[PROBLEM REQUIREMENTS] The answer must consist of every line from the data that holds the string "output".

[SOURCE MATERIAL]
——
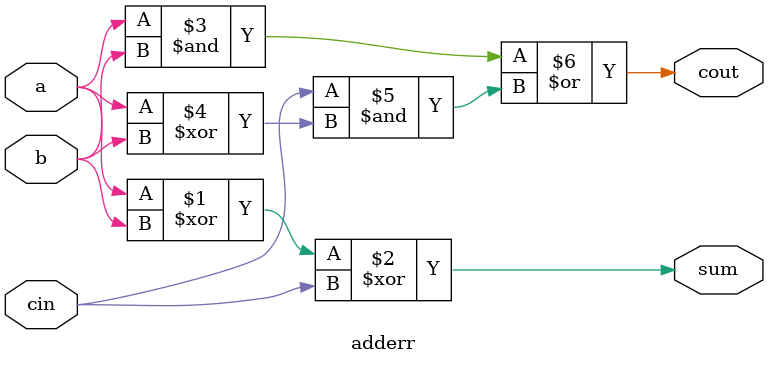
<source format=sv>
module RCA_32bit(
	input logic [31:0] A, B, 
	input logic cin,
	output logic [31:0] sum,
	output logic OF);
	logic [31:0]cout;

	adderr f(A[0], B[0], cin, sum[0], cout[0]);
	genvar i;
	generate
		for(i = 1; i < 32; i++) 
		begin: ADD
			adderr f0(A[i], B[i], cout[i-1], sum[i], cout[i]);
		end: ADD
	endgenerate
	
	assign OF = cout[30]^cout[31];
endmodule

module adderr(input logic a, b, cin, output logic sum, cout);
  	assign sum = a^b^cin;
  	assign cout = (a&b | (cin & (a^b)));
endmodule //adder
</source>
——
[TASK ANSWER]
	output logic [31:0] sum,
	output logic OF);
module adderr(input logic a, b, cin, output logic sum, cout);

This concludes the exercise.